Remak Seminar and Distinguished Scholar Award for 2012-13
(co-sponsored by the Society for Advanced Study)
“Moral Reasoning in Context:
How Literary, Theatrical, and Legal Narratives Affect Moral Perspective.”
Conveners: Fritz Breithaupt, Germanic Studies, and John Kruschke, Psychological and Brain Sciences.
Participants: Amy Cook, Theater and Drama
Jody Madeira, Law
Other faculty to be selected
This year-long seminar will study moral reasoning’s and perspective-taking in the context of narration. It will examine why and how people are siding with one person rather than another in situations of moral and legal conflict. The project will focus on narratives and how they influence people in their moral reasoning. While psychologists study generic situations abstracted for experimental control to understand moral reasoning, literary scholars study extended texts in their cultural context. Theater scholars look at the dynamic staging of narratives and legal scholars study textual and verbal narratives with real-world consequences. The proposed collaboration hopes to find some common processes of moral inference across these various scholarly domains. The seminar will connect psychology, cognitive science and humanities disciplines such as theater, philosophy, and legal studies. It will also contribute to the College’s 2012 Themester on “Good and Bad Behavior.”

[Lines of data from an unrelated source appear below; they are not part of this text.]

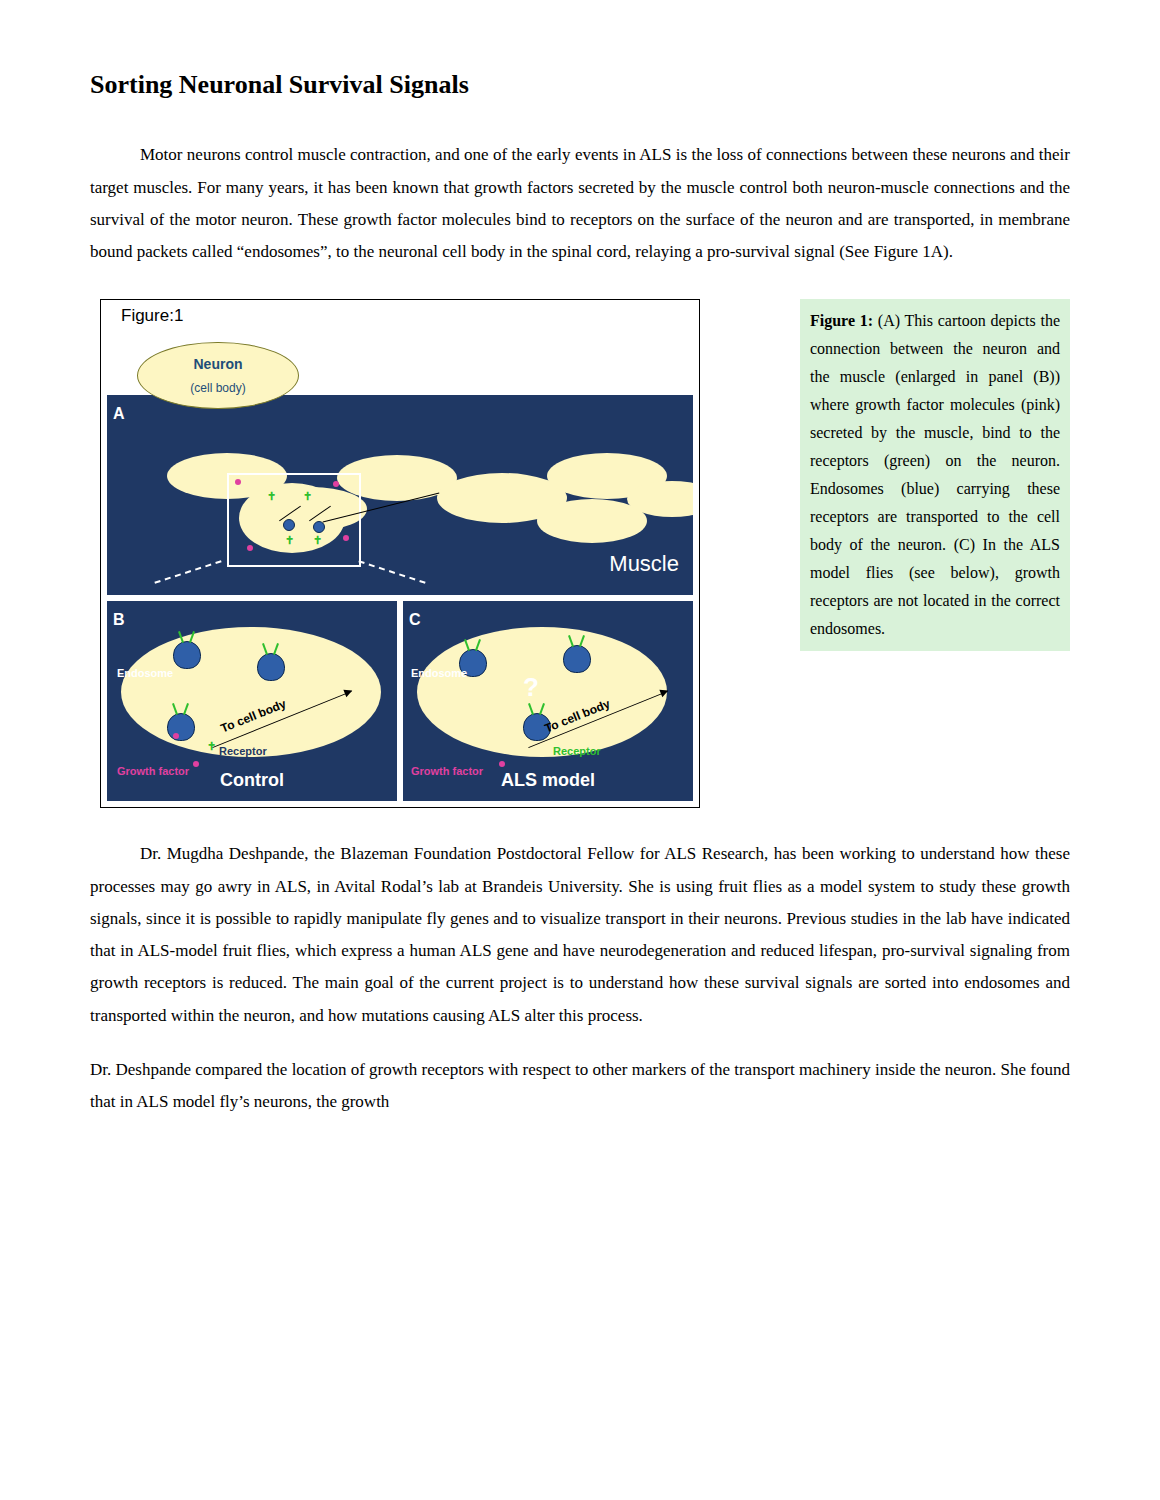Sorting Neuronal Survival Signals
Motor neurons control muscle contraction, and one of the early events in ALS is the loss of connections between these neurons and their target muscles. For many years, it has been known that growth factors secreted by the muscle control both neuron-muscle connections and the survival of the motor neuron. These growth factor molecules bind to receptors on the surface of the neuron and are transported, in membrane bound packets called “endosomes”, to the neuronal cell body in the spinal cord, relaying a pro-survival signal (See Figure 1A).
Figure:1
Neuron
(cell body)
A
✝ ✝ ✝ ✝ Muscle
B
Endosome To cell body Receptor ✝ Growth factor
Control
C
Endosome ? To cell body Receptor Growth factor
ALS model
Figure 1: (A) This cartoon depicts the connection between the neuron and the muscle (enlarged in panel (B)) where growth factor molecules (pink) secreted by the muscle, bind to the receptors (green) on the neuron. Endosomes (blue) carrying these receptors are transported to the cell body of the neuron. (C) In the ALS model flies (see below), growth receptors are not located in the correct endosomes.
Dr. Mugdha Deshpande, the Blazeman Foundation Postdoctoral Fellow for ALS Research, has been working to understand how these processes may go awry in ALS, in Avital Rodal’s lab at Brandeis University. She is using fruit flies as a model system to study these growth signals, since it is possible to rapidly manipulate fly genes and to visualize transport in their neurons. Previous studies in the lab have indicated that in ALS-model fruit flies, which express a human ALS gene and have neurodegeneration and reduced lifespan, pro-survival signaling from growth receptors is reduced. The main goal of the current project is to understand how these survival signals are sorted into endosomes and transported within the neuron, and how mutations causing ALS alter this process.
Dr. Deshpande compared the location of growth receptors with respect to other markers of the transport machinery inside the neuron. She found that in ALS model fly’s neurons, the growth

Remak Distinguished Scholar 2012-2013
John Kruschke is Professor of Psychological and Brain Sciences, Adjunct Professor of Statistics, and Core Faculty in Cognitive Science who received his Ph.D. from US at Berkley in 1990. His primary areas of research are Bayesian statistics, connectionist and Bayesian models of mind, attention in learning, and science of morality. He has won several Teaching Excellence Recognition Awards and IU and received a Troland Research Award from the National Academy of Sciences.
Fritz Breithaupt is Professor in the Department of Germanic Studies at Indiana University and is Adjunct Professor in Comparative Literature. He has received numerous teaching and research awards, including the Trustees Teaching Award of Indiana University, the Outstanding Junior Faculty Award, and a fellowship from the Alexander von Humboldt Foundation (2003/4). He is the author of five books and is currently working on an experimental book in which he created two characters that go through life, one of them with a decisively "narrative mind" and the other with a "non-narrative mind." He has also authored numerous articles on issues such as selfhood, trauma, theory of history, money, cognitive science, as well as on authors such as Lessing, Moritz, Goethe, Kleist, Beneke, Benjamin, Wittgenstein, and Celan. In addition to his academic work, he publishes frequently in the German press and has a column in ZEIT-Campus.